First Lt. Christopher Matthai, 31, enlisted in the Army at age 18 after graduating from high school in Baltimore, and in 2006 he joined the Army Reserve. In May 2009, shortly before he married, Matthai was hired for a two-year internship by the Social Security Administration as an information technology specialist.

Soon after he started, however, the Army Reserve selected Matthai to be a commissioned officer. After missing much of his first year at work for officer training, Matthai informed his civilian supervisors in April 2010 that he would be sent to Afghanistan in the fall for a year. A few days later, he was fired for “poor performance” and being absent without leave.

“I was shocked,” Matthai recalled. “I told them, ‘At least let me resign so I can walk out of here with a clear name.’ ”

Instead, he was escorted out by a guard.

Matthai filed a complaint with the Department of Labor. The investigation stretched on for months, and Matthai deployed to Afghanistan with the situation unresolved and his wife, Lindsay, pregnant with their first child. Stress from the case “was destroying my marriage,” he said. “I’m sitting overseas, banging my head against the wall.”

When completed in March 2011, the Labor investigation found Matthai had been “wrongfully terminated” because of his military obligations and falsely accused of being absent without leave. There was no evidence of poor performance.

Matthai was entitled to get his job back with lost wages and benefits and have his record cleared of any wrongdoing, according to the Labor Department. Matthai, then midway through his tour in Afghanistan, only wanted SSA to clear his record and pay his attorney fees.

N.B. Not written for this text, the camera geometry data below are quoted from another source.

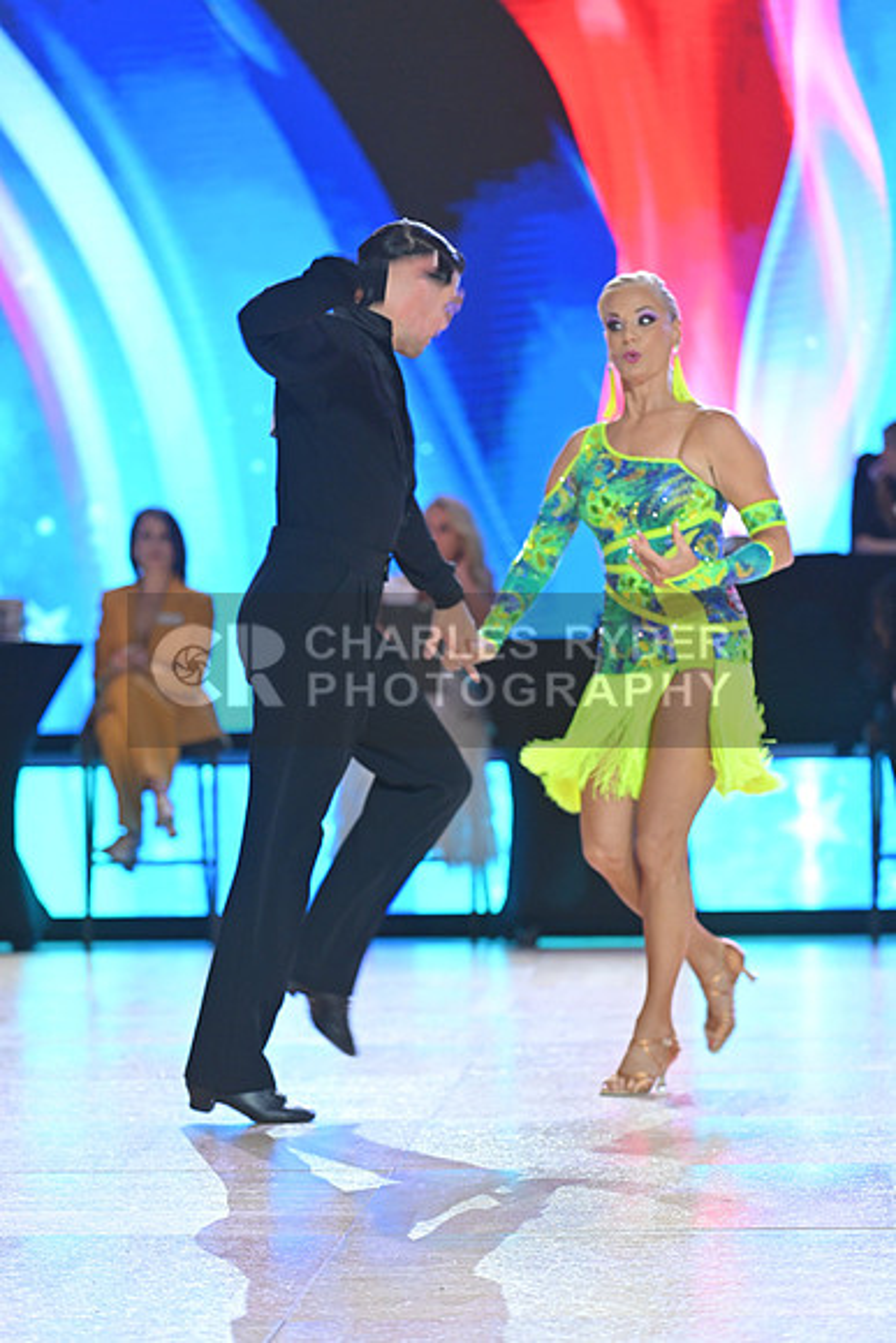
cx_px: 448
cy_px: 672
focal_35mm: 140
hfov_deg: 9.8
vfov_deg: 14.7
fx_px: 5223
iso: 2000
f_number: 4
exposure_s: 1/250
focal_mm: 140
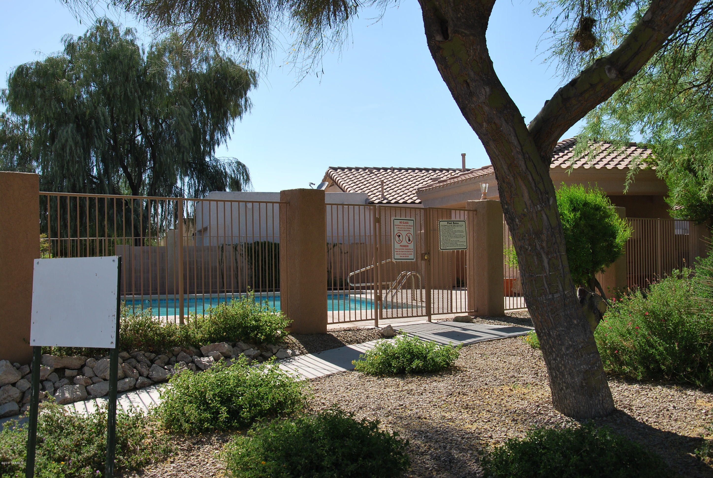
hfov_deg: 46.3
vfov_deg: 32.0
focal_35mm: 42
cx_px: 356
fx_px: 834
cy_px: 239
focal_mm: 28
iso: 100
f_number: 7.1
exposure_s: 1/200
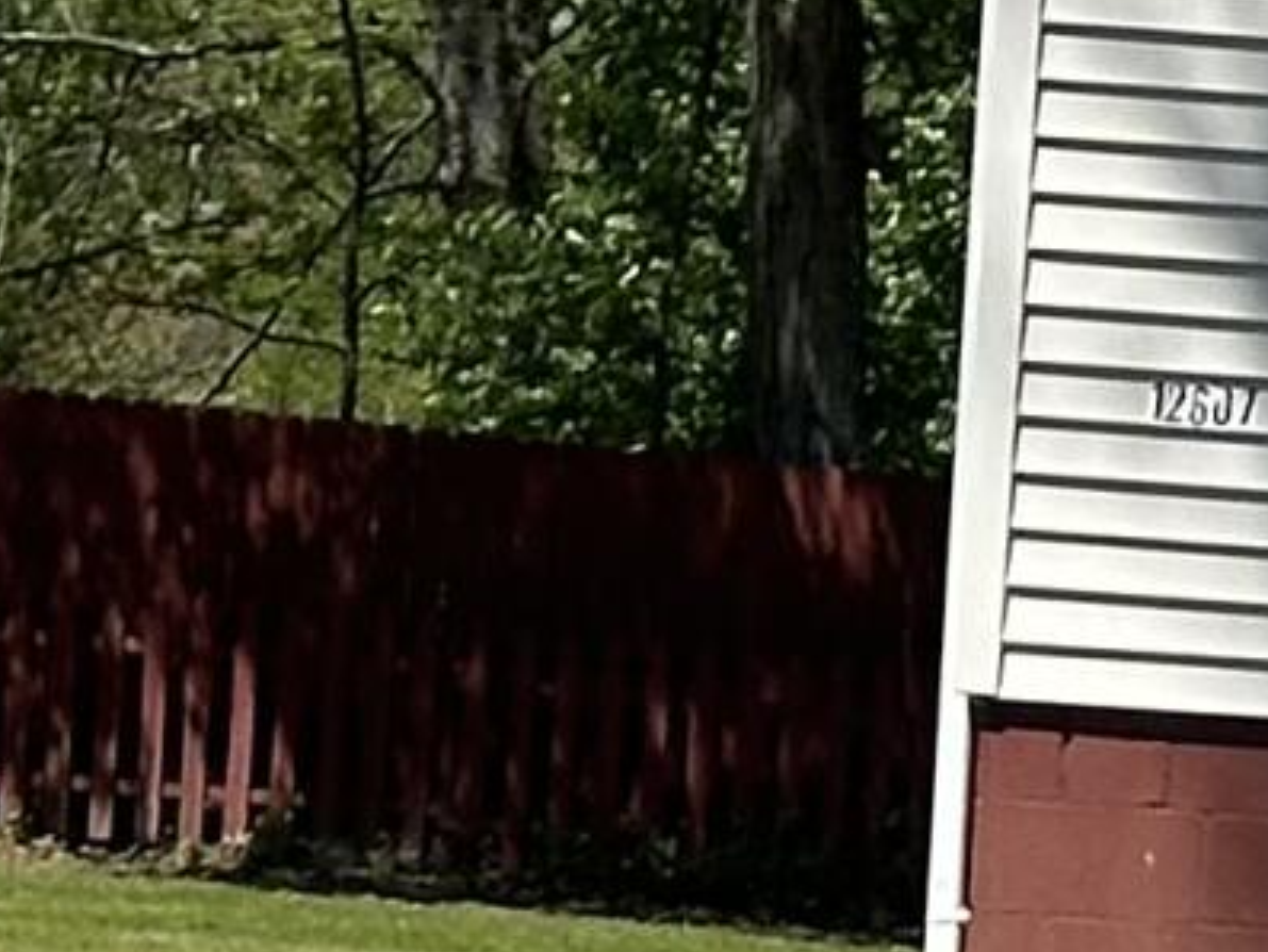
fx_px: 13301
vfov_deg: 4.1
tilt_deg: +2.5
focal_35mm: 363
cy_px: 1540
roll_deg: -2.4
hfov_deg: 5.1
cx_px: 4184
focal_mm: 6.86
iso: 64
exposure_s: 1/4367
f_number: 1.78
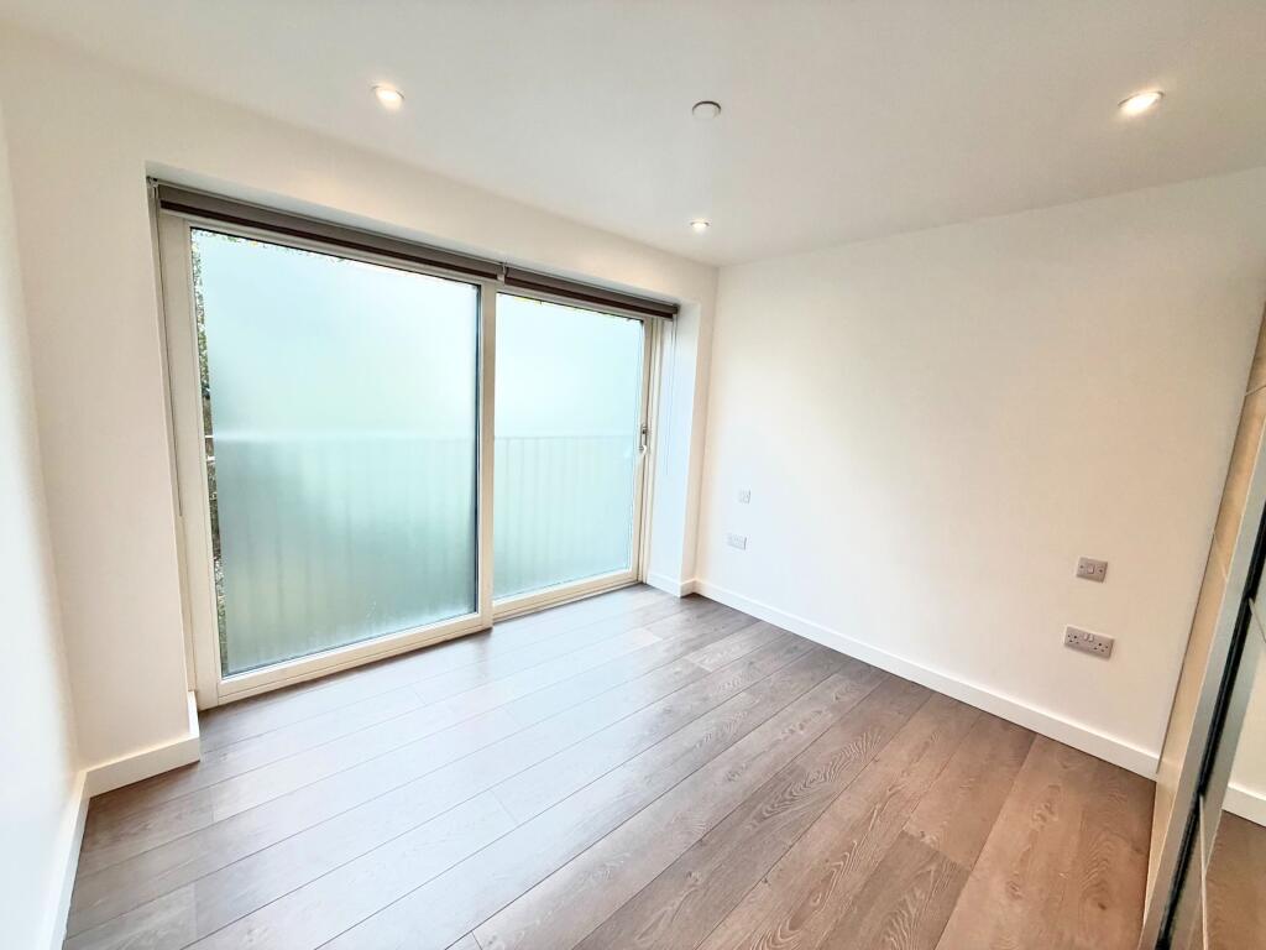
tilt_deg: -8.6
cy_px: 475
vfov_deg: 85.7
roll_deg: -3.1
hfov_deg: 102.1
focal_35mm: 14
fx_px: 512
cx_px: 633
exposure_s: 1/50
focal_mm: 2.22
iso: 320
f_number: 2.2
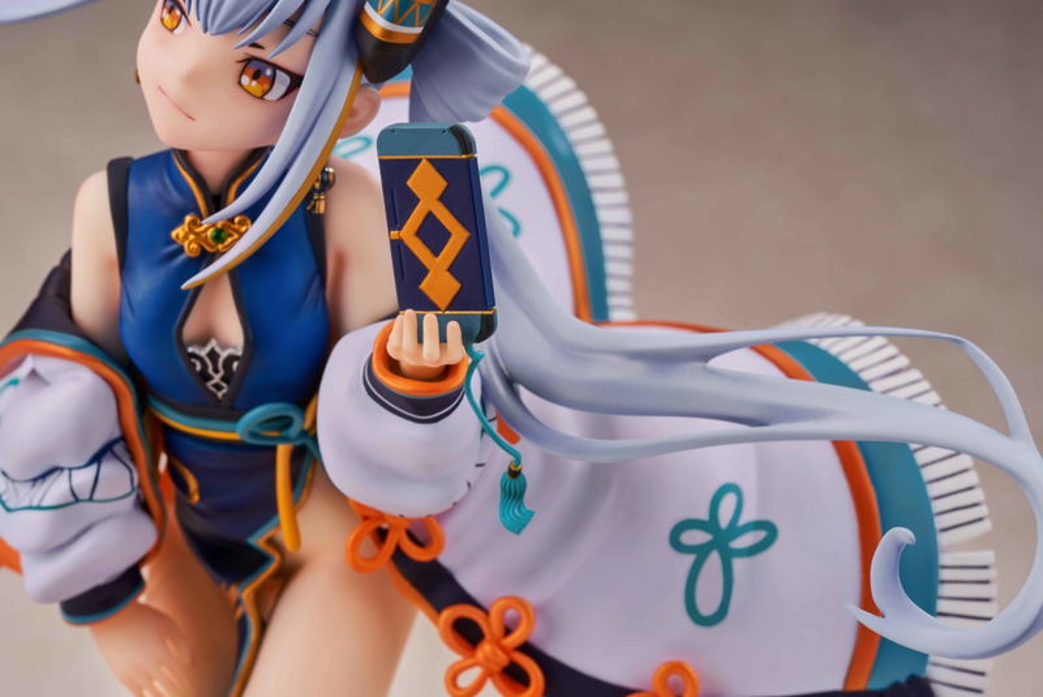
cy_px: 348
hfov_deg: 22.6
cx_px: 522
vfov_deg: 15.2
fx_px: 2608
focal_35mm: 90
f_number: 18
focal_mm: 90
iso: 100
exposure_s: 1/160
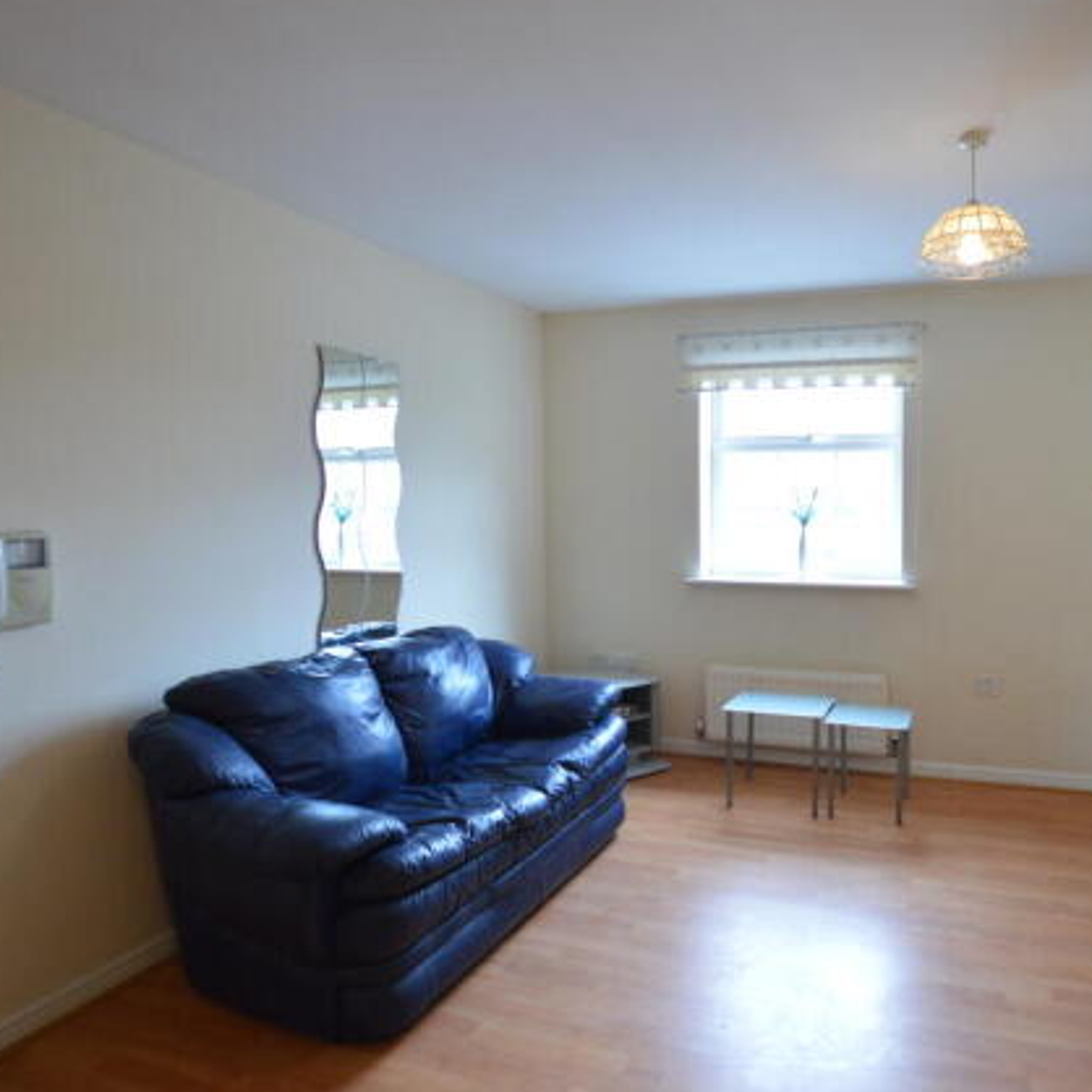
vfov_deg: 74.8
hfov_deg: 72.4
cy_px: 533
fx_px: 714
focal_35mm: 20
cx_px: 734
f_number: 3.5
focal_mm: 10
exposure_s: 1/60
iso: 800
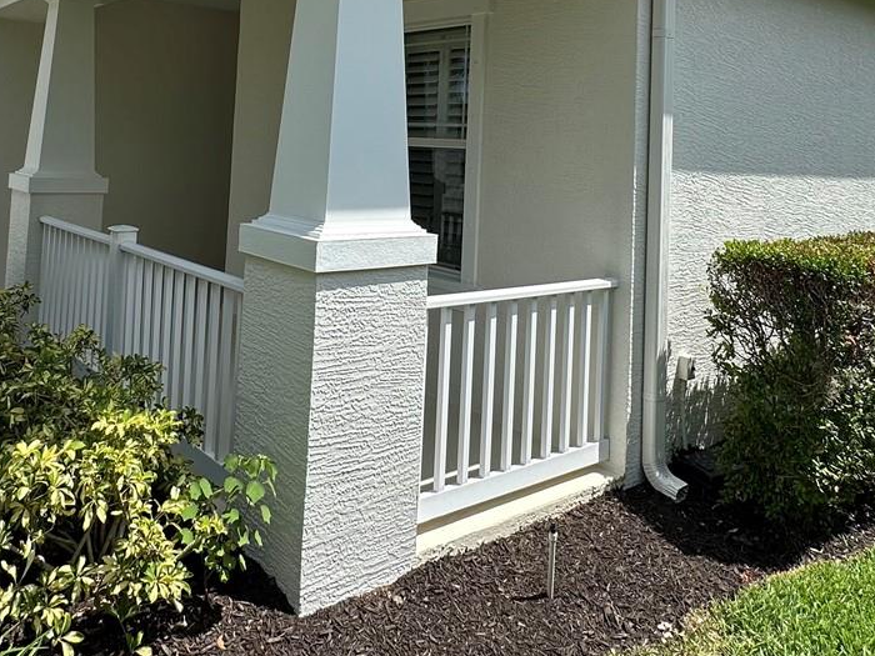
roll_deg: -2.6
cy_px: 94
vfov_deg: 41.4
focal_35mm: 32
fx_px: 809
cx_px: 384
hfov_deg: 56.7
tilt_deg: +3.6
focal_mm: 2.22
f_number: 2.2
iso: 40
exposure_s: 1/640
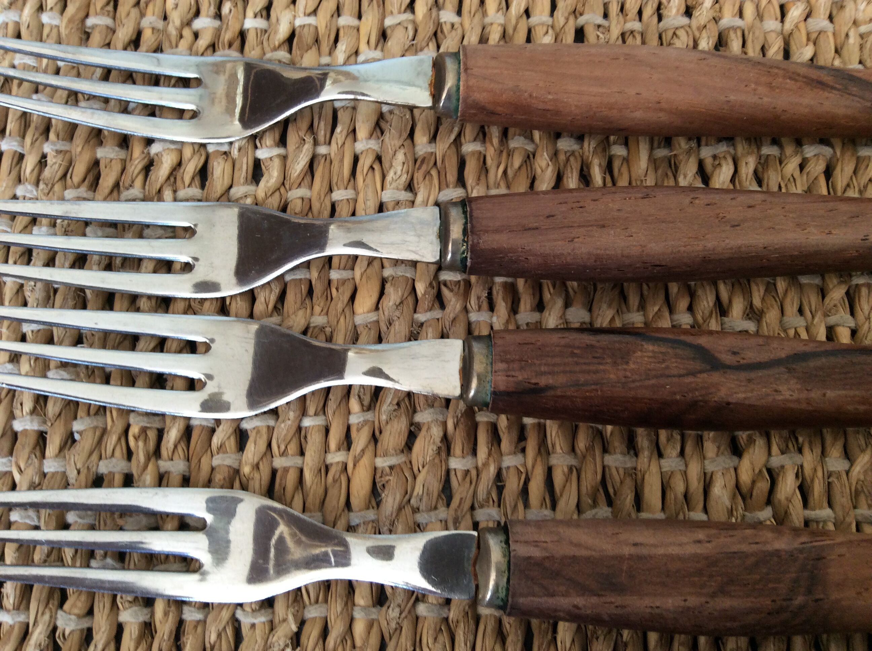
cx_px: 436
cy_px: 326
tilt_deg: -74.5
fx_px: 805
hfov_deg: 56.9
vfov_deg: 44.1
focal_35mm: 32
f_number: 2.4
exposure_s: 1/24
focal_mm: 3.3
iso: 64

But the Labor Department’s findings carry no enforcement power. SSA offered to pay only a small portion of his attorney fees and insisted that Matthai not seek reemployment with SSA, a stipulation that would have been a red flag for any other federal agency considering hiring him, according to Estes, his attorney.

“The whole complaint process is totally broken,” Matthai said. “I’m a federal employee, and a reservist, and I felt completely unprotected and abandoned by the federal government.”

It was only after Matthai returned from Afghanistan, when his attorney began scheduling depositions to bring the case before the Merit Systems Protection Board and his congressman, Rep. Dutch Ruppersberger, D-Md., called the agency, that SSA settled the case in November.

The agency dropped its demand that Matthai not seek employment with it again, paid him his full $13,500 in attorney fees and cleared his record, but made no admission that it violated USERRA. The agency declined to comment.

“I still feel cheated,” Matthai said. “The law needs some muscle behind it to have it mean something.”

In late January, Matthai left Maryland for a one-year assignment with the Army in Texas. His wife and their now 1-year-old son, Christopher Jr., will soon follow.

“I’ve got to find some kind of employment,” he said, “and it seems the only option is the military.”